Migration, Pandemie, Klimawandel, Investitionen: Bei einem gemeinsamen Gipfel wollen die Europäische Union (EU) und die Afrikanische Union (AU) ihre Zusammenarbeit vertiefen. Zu dem zweitägigen Treffen in Brüssel werden am Donnerstag und Freitag die Staats- und Regierungschefs der 27 EU-Staaten sowie von rund 40 afrikanischen Ländern erwartet. Die Erwartungen beider Seiten gehen teils weit auseinander. Ein EU-Sondertreffen zur Ukraine sowie die Frage, ob und wie Frankreich seinen Militäreinsatz in Mali fortführen wird, könnten den Gipfel jedoch überschatten.
Der Nachbarkontinent Afrika mit seinen 55 Ländern und rund 1.3 Milliarden Einwohnern ist für die EU von strategisch grosser Bedeutung. Politische Instabilität, Terror und die teils schlechte wirtschaftliche Lage in Teilen des Kontinents sorgen dafür, dass viele Menschen in der EU ein besseres Leben suchen. Zugleich ist das überalterte Europa auf Fachkräfte aus der jungen afrikanischen Bevölkerung angewiesen. Länder wie Russland, China und die Türkei versuchen über riesige Infrastrukturinvestitionen, Waffenlieferungen und Zusammenarbeit im Verteidigungsbereich an Einfluss auf dem Kontinent zu gewinnen.

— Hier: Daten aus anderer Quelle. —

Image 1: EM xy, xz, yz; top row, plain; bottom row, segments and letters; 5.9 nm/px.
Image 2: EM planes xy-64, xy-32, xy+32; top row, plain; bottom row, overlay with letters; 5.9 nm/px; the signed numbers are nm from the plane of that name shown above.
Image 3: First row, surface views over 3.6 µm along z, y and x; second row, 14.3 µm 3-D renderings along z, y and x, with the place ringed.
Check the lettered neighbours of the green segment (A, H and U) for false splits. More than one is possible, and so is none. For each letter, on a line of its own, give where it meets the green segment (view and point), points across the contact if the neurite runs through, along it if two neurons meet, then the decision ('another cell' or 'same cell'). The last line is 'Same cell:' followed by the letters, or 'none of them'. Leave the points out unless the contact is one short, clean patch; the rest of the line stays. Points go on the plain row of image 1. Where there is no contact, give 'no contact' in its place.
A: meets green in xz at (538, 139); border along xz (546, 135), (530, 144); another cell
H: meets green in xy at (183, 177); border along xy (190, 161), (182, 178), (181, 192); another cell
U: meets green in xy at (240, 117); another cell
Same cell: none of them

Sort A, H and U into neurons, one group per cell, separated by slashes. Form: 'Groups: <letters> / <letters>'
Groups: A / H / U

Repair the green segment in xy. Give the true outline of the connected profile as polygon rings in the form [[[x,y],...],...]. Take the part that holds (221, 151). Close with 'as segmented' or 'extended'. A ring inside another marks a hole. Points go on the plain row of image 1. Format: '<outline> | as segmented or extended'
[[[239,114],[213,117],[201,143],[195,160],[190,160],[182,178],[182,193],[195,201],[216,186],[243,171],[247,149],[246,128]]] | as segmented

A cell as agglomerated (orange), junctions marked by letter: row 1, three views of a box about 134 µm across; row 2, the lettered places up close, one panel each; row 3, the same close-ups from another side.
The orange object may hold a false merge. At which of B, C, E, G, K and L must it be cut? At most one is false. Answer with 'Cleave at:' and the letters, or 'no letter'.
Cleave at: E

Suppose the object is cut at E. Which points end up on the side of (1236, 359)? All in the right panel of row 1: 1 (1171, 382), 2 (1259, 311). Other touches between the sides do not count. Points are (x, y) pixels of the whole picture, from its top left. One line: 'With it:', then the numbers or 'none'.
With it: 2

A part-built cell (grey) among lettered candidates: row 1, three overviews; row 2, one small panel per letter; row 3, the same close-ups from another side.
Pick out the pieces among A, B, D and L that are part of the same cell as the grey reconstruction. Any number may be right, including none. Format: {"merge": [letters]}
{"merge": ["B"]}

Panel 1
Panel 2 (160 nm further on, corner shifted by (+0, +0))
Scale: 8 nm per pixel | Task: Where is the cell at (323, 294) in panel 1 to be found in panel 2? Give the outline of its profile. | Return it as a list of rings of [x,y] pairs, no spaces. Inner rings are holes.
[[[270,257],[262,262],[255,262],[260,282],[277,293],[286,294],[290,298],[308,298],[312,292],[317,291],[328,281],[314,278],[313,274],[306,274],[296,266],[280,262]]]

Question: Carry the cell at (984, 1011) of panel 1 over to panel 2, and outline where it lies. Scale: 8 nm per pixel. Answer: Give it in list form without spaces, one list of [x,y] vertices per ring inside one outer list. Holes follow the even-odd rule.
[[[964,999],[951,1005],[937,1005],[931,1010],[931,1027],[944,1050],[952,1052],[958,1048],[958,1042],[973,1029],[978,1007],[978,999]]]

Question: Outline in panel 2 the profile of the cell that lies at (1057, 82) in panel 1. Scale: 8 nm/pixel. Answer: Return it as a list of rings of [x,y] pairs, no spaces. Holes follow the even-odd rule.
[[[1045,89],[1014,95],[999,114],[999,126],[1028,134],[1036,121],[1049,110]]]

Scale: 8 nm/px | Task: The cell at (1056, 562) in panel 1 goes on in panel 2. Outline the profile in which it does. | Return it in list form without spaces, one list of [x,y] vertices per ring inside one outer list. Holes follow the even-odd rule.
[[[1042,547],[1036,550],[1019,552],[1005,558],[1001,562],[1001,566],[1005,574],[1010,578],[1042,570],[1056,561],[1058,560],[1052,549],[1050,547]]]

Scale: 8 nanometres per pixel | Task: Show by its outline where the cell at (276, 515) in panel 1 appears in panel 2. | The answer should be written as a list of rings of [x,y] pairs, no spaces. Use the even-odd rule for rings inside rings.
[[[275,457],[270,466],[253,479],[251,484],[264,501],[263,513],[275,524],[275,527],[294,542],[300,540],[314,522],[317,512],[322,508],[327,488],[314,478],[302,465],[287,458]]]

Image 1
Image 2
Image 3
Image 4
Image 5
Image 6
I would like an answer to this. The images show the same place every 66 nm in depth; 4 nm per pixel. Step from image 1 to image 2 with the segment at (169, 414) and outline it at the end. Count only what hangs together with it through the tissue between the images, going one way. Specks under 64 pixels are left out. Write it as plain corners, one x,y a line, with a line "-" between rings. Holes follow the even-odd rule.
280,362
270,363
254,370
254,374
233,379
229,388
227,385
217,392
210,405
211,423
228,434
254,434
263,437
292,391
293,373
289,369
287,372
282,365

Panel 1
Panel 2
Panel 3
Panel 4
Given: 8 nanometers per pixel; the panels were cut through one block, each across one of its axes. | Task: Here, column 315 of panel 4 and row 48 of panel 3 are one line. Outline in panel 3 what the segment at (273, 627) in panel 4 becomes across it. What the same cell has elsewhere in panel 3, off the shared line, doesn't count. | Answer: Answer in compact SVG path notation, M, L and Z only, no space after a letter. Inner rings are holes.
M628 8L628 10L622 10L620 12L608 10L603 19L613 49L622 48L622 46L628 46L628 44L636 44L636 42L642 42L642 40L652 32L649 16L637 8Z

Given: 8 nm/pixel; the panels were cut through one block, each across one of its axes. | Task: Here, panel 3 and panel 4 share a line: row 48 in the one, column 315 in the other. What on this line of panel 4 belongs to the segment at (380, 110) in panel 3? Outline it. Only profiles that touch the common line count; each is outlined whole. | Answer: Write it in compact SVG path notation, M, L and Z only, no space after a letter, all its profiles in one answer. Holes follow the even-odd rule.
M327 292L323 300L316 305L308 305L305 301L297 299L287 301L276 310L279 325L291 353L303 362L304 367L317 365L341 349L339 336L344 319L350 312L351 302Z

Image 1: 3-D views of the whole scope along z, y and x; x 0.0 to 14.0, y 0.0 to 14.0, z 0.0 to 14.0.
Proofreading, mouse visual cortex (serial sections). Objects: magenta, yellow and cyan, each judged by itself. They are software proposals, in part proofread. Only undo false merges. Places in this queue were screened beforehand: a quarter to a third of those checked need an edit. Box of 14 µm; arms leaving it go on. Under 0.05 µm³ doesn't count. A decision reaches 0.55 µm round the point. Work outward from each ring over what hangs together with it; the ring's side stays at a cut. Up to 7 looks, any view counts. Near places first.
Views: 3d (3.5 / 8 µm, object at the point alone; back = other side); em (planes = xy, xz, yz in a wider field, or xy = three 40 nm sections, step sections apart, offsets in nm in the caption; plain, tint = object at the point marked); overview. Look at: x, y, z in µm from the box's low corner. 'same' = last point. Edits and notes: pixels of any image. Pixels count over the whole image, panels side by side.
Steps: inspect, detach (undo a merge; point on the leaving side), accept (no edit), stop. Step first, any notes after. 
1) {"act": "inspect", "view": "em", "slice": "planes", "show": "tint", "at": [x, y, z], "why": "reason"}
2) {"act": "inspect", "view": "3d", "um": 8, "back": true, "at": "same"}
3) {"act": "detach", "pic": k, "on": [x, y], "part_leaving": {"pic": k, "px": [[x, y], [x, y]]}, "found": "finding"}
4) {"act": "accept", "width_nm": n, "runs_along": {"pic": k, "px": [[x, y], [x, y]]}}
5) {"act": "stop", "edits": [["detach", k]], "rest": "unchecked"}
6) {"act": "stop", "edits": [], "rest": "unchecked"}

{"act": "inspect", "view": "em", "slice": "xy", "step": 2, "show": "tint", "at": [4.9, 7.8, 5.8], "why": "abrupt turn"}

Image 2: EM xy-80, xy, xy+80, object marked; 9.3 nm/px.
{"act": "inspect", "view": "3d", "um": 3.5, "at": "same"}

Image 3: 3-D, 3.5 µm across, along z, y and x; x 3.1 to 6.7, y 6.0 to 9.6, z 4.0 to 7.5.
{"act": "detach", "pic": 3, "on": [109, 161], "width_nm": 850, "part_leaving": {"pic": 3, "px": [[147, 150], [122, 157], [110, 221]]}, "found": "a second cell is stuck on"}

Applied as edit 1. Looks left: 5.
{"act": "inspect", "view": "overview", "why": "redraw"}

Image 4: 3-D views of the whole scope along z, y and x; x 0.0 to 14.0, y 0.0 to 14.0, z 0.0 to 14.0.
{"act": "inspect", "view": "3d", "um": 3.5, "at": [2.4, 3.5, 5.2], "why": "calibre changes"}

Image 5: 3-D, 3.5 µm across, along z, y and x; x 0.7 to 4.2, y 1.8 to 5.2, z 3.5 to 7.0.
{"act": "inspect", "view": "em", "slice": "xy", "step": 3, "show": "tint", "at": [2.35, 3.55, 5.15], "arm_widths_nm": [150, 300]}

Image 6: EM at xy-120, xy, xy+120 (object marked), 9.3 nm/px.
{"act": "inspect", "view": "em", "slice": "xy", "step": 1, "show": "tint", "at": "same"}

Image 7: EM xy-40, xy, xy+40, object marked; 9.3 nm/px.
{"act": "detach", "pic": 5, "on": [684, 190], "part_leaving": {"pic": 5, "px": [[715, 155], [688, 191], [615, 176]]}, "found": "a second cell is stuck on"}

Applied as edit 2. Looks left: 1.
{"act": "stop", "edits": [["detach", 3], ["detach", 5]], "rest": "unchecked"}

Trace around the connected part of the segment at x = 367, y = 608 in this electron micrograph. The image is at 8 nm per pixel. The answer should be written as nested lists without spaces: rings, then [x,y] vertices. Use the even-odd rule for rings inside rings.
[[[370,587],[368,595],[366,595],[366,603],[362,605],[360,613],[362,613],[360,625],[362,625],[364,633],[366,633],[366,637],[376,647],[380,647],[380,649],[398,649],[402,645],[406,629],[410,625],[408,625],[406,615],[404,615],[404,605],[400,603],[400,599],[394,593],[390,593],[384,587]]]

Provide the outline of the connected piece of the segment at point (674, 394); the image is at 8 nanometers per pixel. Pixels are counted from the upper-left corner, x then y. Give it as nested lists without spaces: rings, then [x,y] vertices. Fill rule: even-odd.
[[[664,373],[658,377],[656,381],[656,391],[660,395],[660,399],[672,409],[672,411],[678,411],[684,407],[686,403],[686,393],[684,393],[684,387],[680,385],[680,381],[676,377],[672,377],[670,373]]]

Die EU zählt die Zusammenarbeit mit Afrika deshalb zu ihren Prioritäten. Weite Teile des Kontinents wurden von einigen EU-Ländern bis weit ins 20. Jahrhundert brutal kolonisiert. Heute bemüht sich die EU, den afrikanischen Ländern auf Augenhöhe zu begegnen. Etliche EU-Initiativen befassen sich mit Afrika und betonen die enge Zusammenarbeit etwa bei der Digitalisierung, dem Übergang zur klimaneutralen Wirtschaft oder dem Ausbau von Energienetzen. Zugleich dringt die EU auf eine bessere Kooperation im Kampf gegen unerwünschte Migration – und ist auch bereit, die Vergabe von Visa oder die Handelsbeziehungen als Druckmittel zu nutzen.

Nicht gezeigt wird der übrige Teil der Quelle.